▸ Data for the task:
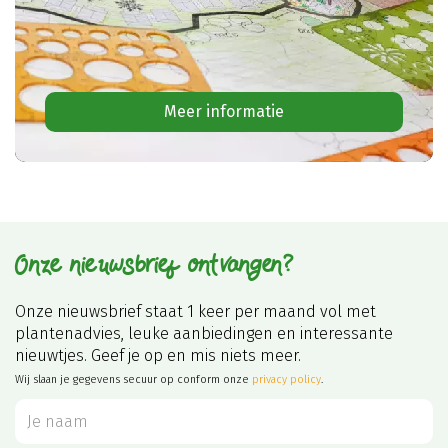
Meer informatie
Onze nieuwsbrief ontvangen?
Onze nieuwsbrief staat 1 keer per maand vol met
plantenadvies, leuke aanbiedingen en interessante
nieuwtjes. Geef je op en mis niets meer.
Wij slaan je gegevens secuur op conform onze
privacy policy
.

▸ What the task requires:
Repeat the material above verbatim, with no pictures in the output.

▸ Exercise result:
Meer informatie
Onze nieuwsbrief ontvangen?
Onze nieuwsbrief staat 1 keer per maand vol met
plantenadvies, leuke aanbiedingen en interessante
nieuwtjes. Geef je op en mis niets meer.
Wij slaan je gegevens secuur op conform onze
privacy policy
.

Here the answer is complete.